[Text-based design files]
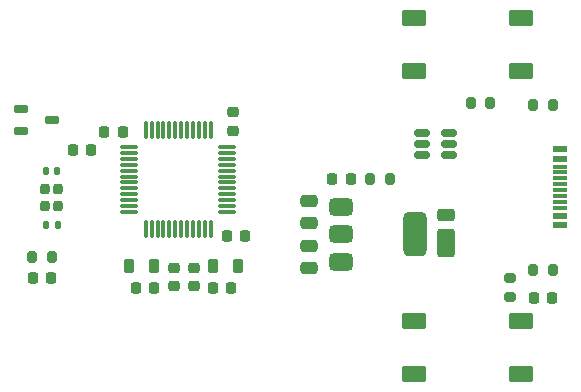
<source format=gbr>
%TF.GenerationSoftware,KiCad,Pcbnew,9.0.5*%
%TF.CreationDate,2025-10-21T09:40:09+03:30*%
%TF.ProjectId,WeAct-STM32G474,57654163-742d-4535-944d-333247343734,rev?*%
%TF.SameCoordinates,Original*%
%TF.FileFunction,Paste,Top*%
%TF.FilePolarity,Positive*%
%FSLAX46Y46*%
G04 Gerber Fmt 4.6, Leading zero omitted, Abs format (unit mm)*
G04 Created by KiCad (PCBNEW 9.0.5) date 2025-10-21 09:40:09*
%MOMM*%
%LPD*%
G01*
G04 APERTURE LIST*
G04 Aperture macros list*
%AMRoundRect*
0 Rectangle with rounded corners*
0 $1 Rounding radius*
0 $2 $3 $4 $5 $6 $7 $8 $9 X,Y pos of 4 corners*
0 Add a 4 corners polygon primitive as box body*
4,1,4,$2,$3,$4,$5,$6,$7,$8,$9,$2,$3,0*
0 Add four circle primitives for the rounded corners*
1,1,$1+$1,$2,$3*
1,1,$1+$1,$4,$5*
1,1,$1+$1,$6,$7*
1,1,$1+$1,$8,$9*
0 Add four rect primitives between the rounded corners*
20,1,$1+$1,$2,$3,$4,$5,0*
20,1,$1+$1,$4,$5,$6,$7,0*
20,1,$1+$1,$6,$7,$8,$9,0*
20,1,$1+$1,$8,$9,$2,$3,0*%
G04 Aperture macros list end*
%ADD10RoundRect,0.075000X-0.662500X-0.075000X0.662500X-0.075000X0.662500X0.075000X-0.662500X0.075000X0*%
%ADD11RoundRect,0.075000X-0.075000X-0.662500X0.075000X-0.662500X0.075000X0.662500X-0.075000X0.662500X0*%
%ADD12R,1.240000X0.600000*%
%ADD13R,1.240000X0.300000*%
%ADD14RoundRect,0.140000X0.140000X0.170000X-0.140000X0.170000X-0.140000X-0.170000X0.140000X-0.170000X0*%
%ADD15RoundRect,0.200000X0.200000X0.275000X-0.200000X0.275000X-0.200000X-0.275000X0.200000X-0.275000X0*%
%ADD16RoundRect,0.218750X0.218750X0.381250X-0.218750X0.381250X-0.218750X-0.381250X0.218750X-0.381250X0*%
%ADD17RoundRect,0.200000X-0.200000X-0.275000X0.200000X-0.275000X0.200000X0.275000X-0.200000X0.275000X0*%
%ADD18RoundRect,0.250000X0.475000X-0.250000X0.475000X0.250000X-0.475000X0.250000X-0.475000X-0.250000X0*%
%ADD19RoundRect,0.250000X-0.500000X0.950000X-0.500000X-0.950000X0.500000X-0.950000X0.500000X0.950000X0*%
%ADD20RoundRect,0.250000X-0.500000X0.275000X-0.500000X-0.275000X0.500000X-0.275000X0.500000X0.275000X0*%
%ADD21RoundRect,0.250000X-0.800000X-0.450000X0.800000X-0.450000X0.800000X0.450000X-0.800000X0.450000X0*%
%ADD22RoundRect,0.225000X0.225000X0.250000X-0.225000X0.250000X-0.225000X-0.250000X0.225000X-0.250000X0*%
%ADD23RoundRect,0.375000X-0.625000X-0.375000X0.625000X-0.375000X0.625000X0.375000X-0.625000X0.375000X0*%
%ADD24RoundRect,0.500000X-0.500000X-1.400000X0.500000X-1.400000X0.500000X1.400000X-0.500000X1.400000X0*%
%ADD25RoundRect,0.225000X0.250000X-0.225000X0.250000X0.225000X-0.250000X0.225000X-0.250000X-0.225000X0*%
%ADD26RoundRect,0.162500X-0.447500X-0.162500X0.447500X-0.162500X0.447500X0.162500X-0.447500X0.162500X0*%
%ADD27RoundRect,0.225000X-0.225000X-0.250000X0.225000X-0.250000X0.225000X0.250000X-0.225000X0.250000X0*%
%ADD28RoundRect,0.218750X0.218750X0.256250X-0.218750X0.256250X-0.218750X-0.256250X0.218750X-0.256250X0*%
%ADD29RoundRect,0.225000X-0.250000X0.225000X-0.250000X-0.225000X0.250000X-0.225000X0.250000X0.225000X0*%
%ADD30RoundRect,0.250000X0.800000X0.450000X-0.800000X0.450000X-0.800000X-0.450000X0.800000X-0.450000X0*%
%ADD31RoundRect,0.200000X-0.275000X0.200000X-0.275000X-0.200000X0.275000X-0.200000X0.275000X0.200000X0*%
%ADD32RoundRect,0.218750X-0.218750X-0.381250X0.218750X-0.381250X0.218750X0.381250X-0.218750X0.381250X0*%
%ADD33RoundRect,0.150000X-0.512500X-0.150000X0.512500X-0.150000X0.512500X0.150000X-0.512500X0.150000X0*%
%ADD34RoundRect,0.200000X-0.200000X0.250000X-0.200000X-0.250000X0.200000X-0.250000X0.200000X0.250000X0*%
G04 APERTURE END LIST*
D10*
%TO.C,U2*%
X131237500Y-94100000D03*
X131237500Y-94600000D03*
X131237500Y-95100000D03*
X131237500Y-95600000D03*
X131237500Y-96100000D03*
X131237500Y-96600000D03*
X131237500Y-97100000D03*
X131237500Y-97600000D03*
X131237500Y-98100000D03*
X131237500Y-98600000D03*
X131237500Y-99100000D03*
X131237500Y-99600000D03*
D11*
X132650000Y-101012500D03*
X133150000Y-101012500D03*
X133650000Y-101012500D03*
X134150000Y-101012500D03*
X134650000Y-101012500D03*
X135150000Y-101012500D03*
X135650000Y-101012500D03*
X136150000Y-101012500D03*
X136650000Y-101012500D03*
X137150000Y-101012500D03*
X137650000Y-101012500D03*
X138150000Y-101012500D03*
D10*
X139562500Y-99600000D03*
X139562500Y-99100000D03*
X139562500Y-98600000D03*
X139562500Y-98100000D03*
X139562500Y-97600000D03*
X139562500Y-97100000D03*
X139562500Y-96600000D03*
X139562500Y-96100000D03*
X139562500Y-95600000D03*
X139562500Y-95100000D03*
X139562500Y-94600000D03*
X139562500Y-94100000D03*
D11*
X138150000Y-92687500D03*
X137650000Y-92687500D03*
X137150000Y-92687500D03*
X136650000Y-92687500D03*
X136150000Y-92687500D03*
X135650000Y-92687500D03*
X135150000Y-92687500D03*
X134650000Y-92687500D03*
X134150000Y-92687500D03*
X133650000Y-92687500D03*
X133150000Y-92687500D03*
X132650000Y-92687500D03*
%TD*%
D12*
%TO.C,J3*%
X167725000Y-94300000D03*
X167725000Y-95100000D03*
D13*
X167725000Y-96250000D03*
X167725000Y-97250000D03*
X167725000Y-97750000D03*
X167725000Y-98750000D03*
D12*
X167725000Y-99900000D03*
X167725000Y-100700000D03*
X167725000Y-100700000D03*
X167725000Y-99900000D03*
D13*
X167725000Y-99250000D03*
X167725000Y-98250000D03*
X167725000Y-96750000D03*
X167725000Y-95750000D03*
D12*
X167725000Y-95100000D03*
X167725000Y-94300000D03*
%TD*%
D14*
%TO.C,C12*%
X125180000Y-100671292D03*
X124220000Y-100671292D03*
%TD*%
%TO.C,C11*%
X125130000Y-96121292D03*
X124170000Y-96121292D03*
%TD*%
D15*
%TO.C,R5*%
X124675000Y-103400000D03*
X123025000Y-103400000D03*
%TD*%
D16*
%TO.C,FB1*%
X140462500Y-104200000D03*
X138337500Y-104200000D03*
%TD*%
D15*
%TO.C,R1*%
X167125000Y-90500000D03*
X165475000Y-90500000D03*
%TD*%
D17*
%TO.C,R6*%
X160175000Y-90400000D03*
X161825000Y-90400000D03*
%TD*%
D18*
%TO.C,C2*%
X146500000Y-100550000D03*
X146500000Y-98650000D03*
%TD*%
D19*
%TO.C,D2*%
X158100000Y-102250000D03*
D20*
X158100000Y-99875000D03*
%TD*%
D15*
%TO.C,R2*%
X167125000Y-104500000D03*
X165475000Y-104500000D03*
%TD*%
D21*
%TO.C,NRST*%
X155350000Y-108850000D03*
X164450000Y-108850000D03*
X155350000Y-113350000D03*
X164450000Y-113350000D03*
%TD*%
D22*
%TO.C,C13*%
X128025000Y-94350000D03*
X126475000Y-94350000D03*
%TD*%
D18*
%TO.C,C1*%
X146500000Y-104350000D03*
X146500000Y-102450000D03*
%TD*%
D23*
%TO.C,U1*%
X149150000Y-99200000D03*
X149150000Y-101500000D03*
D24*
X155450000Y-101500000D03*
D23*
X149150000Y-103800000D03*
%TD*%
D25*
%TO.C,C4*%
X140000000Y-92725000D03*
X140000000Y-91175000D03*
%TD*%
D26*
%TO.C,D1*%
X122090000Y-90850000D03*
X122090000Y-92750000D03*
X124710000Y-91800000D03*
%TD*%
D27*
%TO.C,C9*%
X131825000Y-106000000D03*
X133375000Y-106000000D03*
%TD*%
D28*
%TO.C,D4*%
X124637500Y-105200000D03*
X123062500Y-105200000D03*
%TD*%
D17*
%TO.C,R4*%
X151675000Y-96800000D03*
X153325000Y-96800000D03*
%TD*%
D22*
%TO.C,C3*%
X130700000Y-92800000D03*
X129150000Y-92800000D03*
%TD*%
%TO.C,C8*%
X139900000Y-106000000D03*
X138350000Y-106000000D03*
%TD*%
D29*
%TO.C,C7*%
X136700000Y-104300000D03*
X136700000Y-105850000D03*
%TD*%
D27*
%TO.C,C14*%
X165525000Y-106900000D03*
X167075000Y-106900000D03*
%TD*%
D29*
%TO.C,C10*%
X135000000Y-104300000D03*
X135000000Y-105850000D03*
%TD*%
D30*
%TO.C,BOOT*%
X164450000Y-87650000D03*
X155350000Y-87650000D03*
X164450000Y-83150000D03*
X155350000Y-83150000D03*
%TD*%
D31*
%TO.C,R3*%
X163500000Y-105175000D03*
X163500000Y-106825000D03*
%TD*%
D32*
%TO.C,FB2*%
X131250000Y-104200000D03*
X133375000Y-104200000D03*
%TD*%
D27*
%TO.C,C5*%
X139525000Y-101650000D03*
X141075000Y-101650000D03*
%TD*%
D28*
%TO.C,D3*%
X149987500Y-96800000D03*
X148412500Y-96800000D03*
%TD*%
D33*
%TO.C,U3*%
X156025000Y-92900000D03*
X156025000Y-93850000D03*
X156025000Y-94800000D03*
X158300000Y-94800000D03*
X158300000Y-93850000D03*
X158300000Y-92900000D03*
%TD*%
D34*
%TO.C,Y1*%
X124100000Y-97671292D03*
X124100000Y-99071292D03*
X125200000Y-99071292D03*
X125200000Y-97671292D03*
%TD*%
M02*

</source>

• _Required work_
Within the data above, the span starting at the line containing "X131237500Y-97600000D03*" and ending at the line containing "X133150000Y-92687500D03*" is to be retyped exactly, with no other lines.

• _Exercise response_
X131237500Y-97600000D03*
X131237500Y-98100000D03*
X131237500Y-98600000D03*
X131237500Y-99100000D03*
X131237500Y-99600000D03*
D11*
X132650000Y-101012500D03*
X133150000Y-101012500D03*
X133650000Y-101012500D03*
X134150000Y-101012500D03*
X134650000Y-101012500D03*
X135150000Y-101012500D03*
X135650000Y-101012500D03*
X136150000Y-101012500D03*
X136650000Y-101012500D03*
X137150000Y-101012500D03*
X137650000Y-101012500D03*
X138150000Y-101012500D03*
D10*
X139562500Y-99600000D03*
X139562500Y-99100000D03*
X139562500Y-98600000D03*
X139562500Y-98100000D03*
X139562500Y-97600000D03*
X139562500Y-97100000D03*
X139562500Y-96600000D03*
X139562500Y-96100000D03*
X139562500Y-95600000D03*
X139562500Y-95100000D03*
X139562500Y-94600000D03*
X139562500Y-94100000D03*
D11*
X138150000Y-92687500D03*
X137650000Y-92687500D03*
X137150000Y-92687500D03*
X136650000Y-92687500D03*
X136150000Y-92687500D03*
X135650000Y-92687500D03*
X135150000Y-92687500D03*
X134650000Y-92687500D03*
X134150000Y-92687500D03*
X133650000Y-92687500D03*
X133150000Y-92687500D03*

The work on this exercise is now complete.